▶ **Document excerpt**:
------

Goodbye to the Ethiopian highlands, hello to the deserts of Sudan
21.04.2010 39 °C
The 15th century castles, palaces and monasteries of Gondar were impressive indeed but they will not be our lasting memory of the Town.
As we cycled in the usual scruffy young men tried to latch on - “You! You! Hotel?” “You! You! Marijuana?” We ignored them all, but one was different. Well dressed, intelligent face, and nice a nice manner about him. He helped us find a very nice and very cheap hotel and made a show of refusing payment for his services. After finding out that we needed Sudan Pounds he offered to help - “I have many friends from Sudan”
The exchange rate he gave us was slightly worse than the other hustlers….
I said to Polly “lets change money with him - he’s a nice guy and I trust him.”
“You remember the last Ethiopian ‘nice guy’ in we trusted” said Pol.
“Yes” I remembered glumly… “you can never tell someone’s character by their face.”
The deal went ahead… 560 Birr for 100 Sudan Pounds… then of course he asked for a few extra Birr “because with this exchange rate I get no commission” at which point I tried to give him back his pounds in exchange for my Birr, but not keen on that, the exchange finished and we went our separate ways.
5 minutes later recounted the Sudan Pounds - there were only 60.… pockets checked 3 times…. But the remaining 40 pounds were nowhere to be found. The transaction replayed in my mind many times to work out where I got cheated by guy with the bad exchange rate but the honest face!
But soon the Summerhayes crime fighting duo had a plan.

------

▶ **Dataset**:
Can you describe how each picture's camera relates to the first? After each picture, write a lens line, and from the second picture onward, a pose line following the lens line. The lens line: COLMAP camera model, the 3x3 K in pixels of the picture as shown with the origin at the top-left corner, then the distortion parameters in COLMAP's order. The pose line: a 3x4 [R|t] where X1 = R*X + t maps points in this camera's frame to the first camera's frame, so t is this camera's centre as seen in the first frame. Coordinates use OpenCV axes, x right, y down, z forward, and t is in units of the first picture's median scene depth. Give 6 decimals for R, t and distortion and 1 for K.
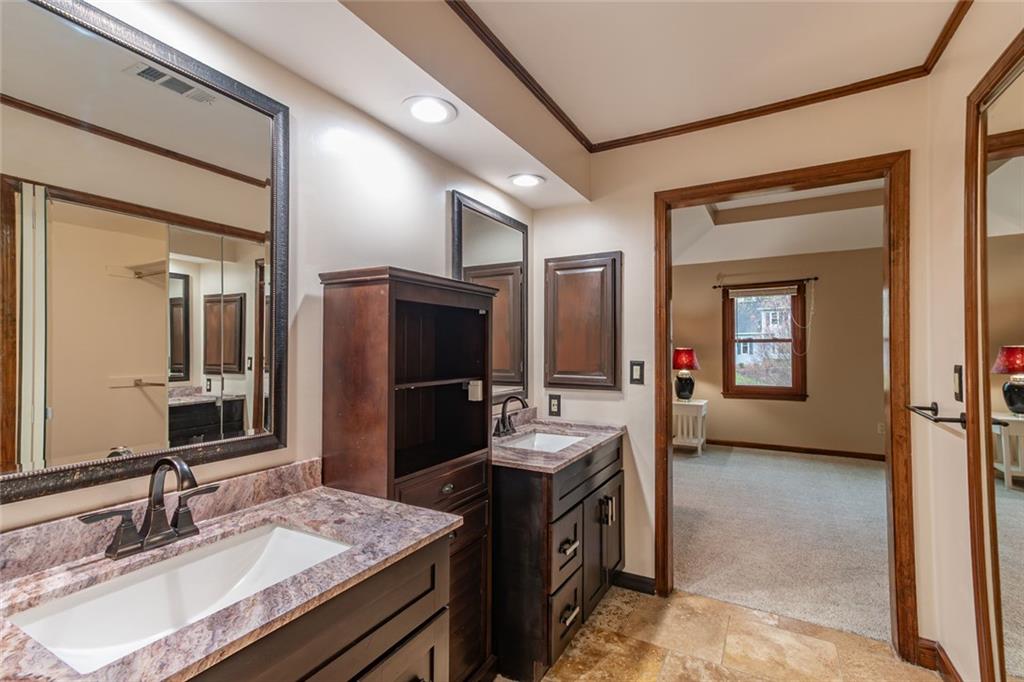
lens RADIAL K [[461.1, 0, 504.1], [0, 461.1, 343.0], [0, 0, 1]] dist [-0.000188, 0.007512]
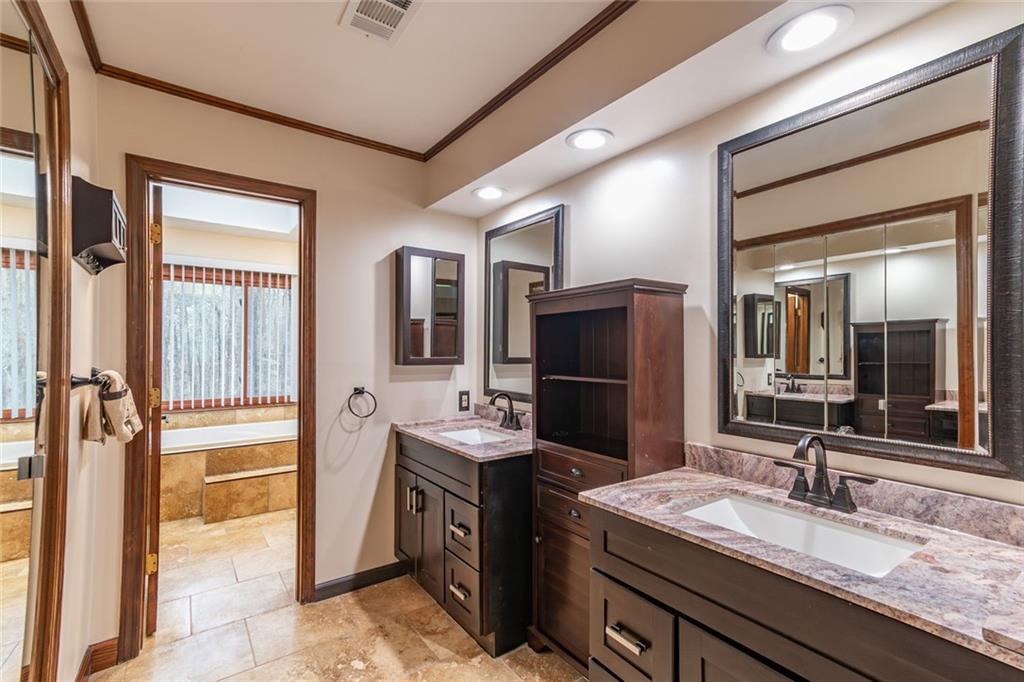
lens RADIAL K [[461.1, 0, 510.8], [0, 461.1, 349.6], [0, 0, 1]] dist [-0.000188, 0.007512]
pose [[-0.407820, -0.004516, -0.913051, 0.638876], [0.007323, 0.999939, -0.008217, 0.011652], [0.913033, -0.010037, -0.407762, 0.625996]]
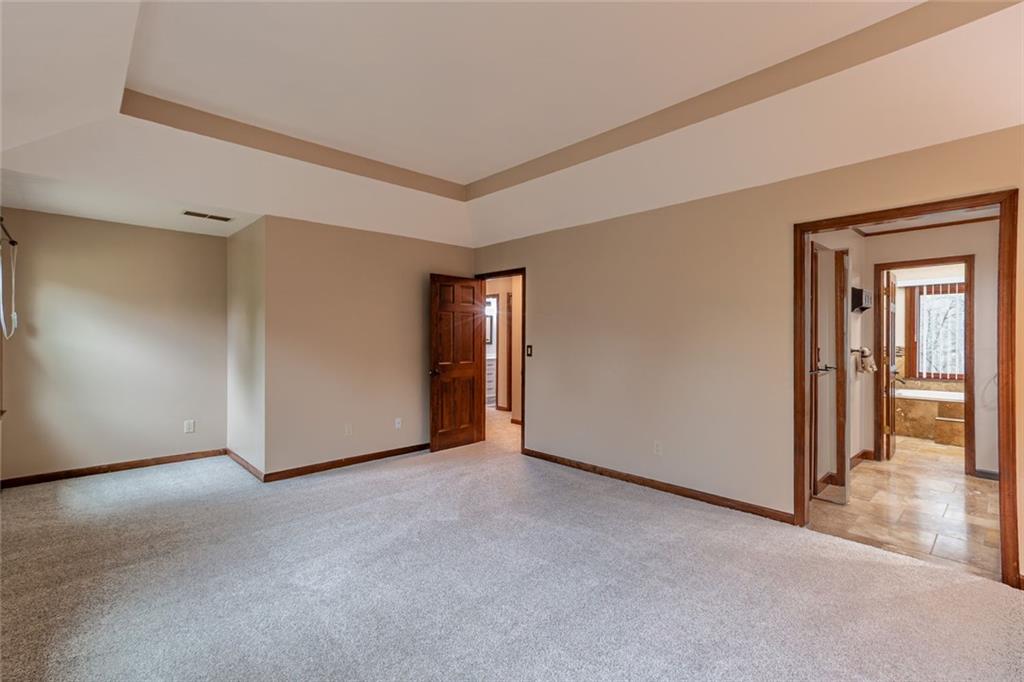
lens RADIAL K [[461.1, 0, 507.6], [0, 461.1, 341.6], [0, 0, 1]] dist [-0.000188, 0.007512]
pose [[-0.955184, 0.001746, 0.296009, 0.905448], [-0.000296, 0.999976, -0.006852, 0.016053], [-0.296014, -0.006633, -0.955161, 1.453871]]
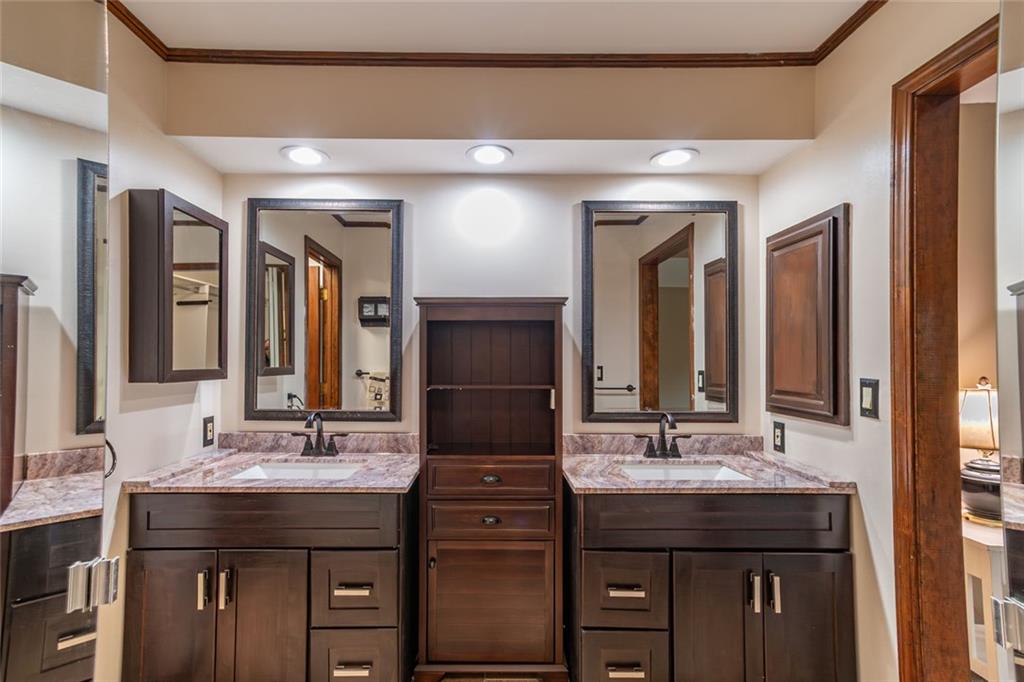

------

▶ **Assigned task 1**: For each statement, say yes or no according to the Gondar travel post, and quote the words that decide it: (a) The man refused payment for helping find a hotel. (b) His exchange rate was better than the other hustlers'. (c) When the money was recounted, 40 Sudan Pounds were missing.
▶ **Assigned task 2**: In the Gondar travel post, why did the man say he needed a few extra Birr after the deal?
▶ **Assigned task 3**: According to the Gondar travel post, how many Birr were traded for 100 Sudan Pounds?
The data here comes from a different source than the Gondar travel post.

▶ **Written answer 1**:
(a) Yes: "made a show of refusing payment for his services"
(b) No: "The exchange rate he gave us was slightly worse than the other hustlers"
(c) Yes: "But the remaining 40 pounds were nowhere to be found"

▶ **Written answer 2**: He asked for a few extra Birr because, he said, he earned no commission at that exchange rate.

▶ **Written answer 3**: 560 Birr.